3'-Azidothymidine may potently inhibit the biosynthesis of polylactosamine chains on highly glycosylated-CD147 and reduce matrix metalloproteinase-2 expression in SGC-7901 and U251 cells.

Alterations to N­linked glycans are closely associated with cancer progression. Of particular importance in tumor growth and invasion, is the synthesis of complex N­linked oligosaccharides containing poly­N­acetyllactosamine (polylactosamine) chains, which have previously been reported to inhibit 3'­azidothymidine (AZT). Cluster of differentiation 147 (CD147) is a glycoprotein that carries ß1,6­branched polylactosamine sugars on its N­glycans. The present study aimed to explore the mechanism by which AZT may affect matrix metalloproteinase­2 (MMP2) expression and the cell cycle via regulation of the N­glycans on CD147 in SGC­7901 and U251 cell lines. Subsequent to treatment with various concentrations of AZT, the N­glycans of highly glycosylated (HG)­CD147 were observed to decrease in the two cell lines, and the expression of MMP2 was also significantly decreased. In addition, cell cycle analysis demonstrated that the percentage of the cells in the G1 phase increased in a dose­dependent manner with AZT treatment, indicating that AZT may inhibit cell proliferation in SGC­7901 cells. It was suggested that AZT may reduce the biosynthesis of polylactosamine chains on CD147 and reduce MMP2 expression to inhibit cell proliferation in SGC­7901 and U251 cells. Thus, AZT is suggested to be an antineoplastic drug, which may be effective therapeutically for certain types of cancer through acting on the N­glycans of HG­CD147.

High expression of ß3GnT8 is associated with the metastatic potential of human glioma.

Changes in glycosylation due to specific alterations of glycosyltransferase activity have been shown in various tumor cells, including human glioma cells. ß1,3-N­acetylglucosaminyltransferase-8 (ß3GnT8) catalyzes the formation of polylactosamine on ß1-6 branched N-glycans.
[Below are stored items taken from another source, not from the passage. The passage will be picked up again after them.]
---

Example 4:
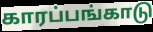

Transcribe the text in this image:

காரப்பங்காடு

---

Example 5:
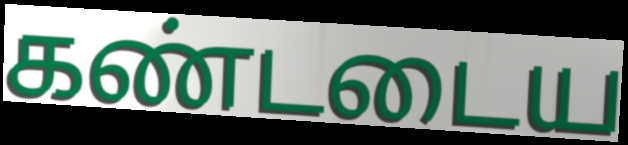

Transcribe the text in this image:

கண்டடைய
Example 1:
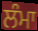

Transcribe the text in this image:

ਲੰਮਾ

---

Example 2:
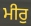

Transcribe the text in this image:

ਮੀਰੁ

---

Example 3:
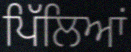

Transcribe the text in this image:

ਪਿੱਲਿਆਂ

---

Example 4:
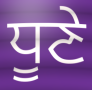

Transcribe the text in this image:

ਧੂਣੇ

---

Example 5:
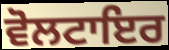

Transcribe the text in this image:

ਵੋਲਟਾਇਰ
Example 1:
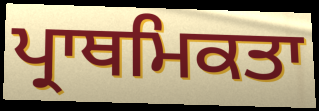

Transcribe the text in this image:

ਪ੍ਰਾਥਮਿਕਤਾ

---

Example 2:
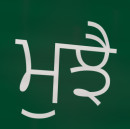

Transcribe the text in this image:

ਮੁਝੈ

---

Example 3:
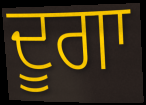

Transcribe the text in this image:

ਦੂਗਾ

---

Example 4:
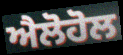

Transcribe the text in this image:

ਐਲੋਹੋਲ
Upregulated expression of ß3GnT8 was described in some tumors, but its precise role in regulating glioma invasion and metastasis remains unclear. In this study, we report on an investigation of the expression of ß3GnT8 in human glioma by immunohistochemical analysis. Out of 42 glioma tissues, 37 (88.1%) showed positive ß3GnT8 expression, which was significantly higher than that in normal brain tissues (P<0.001). Additionally, the level of ß3GnT8 increased with increased pathological grade of gliomas. Silencing of ß3GnT8 in U251 glioma cells attenuated the formation of polylactosamine, and decreased cell proliferation, migration and metastatic ability in vitro and in vivo. By contrast, the overexpression of ß3GnT8 in U251 cells exhibited enhanced metastatic potential. A positive correlation between ß3GnT8 and matrix metalloproteinase-2 (MMP-2) expression in U251 cells was also observed. The results demonstrated a critical role of ß3GnT8 in the metastatic potential of glioma cells, indicating that manipulating ß3GnT8 expression may have therapeutic potential for the treatment of malignant glioma.
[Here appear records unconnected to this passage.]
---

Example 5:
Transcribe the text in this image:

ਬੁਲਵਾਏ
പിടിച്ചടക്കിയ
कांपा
ß3GnT8 plays an important role in CD147 signal transduction as an upstream modulator of MMP production in tumor cells.

Aberrant carbohydration by related glycosyl-transferases plays an important role in the progression of cancer. This study focused on the ablity of ß-1,3-N-acetyl-glucosaminyltransferase-8 (ß3GnT8) to regulate MMP-2 expression through regulation of the CD147 signal transduction pathway in cancer cells. ß3GnT8 catalyzes and then extends a polylactosamine chain specifically on ß1-6-branched tetraantennary N-glycans. CD147 is a major carrier of ß1-6-branched polylactosamine sugars on tumor cells, and the high glycoform of CD147 (HG-CD147) induces matrix metalloproteinase (MMP) production. In the present study, we analyzed ß3GnT8 mRNA expression in 6 cancer cell lines (MCF-7, M231, LN229, U87, SGC-7901 and U251). We found that ß3GnT8 expression in the LN229, SGC-7901 and U251 cell lines was higher than that in the other cell lines. Therefore, we established ß3GnT8-knockdown cell lines derived from the LN229 and SGC-7901 cell lines to examine the level of polylactosamine and CD147 N-glycosylation. In addition, tunicamycin is widely used as an inhibitor of N-linked glycosylation. Hence, various concentrations of tunicamycin were used to treat the cells in order to study its influence on CD147 N-glycosylation and MMP-2 expression. In conclusion, we found that ß3GnT8 regulated the level of N-glycans on CD147 and that N-glycosylation of CD147 has an important effect on MMP-2 expression. Our findings suggest that ß3GnT8 affects the signal transduction pathway of MMP-2 by altering the N-glycan structure of CD147.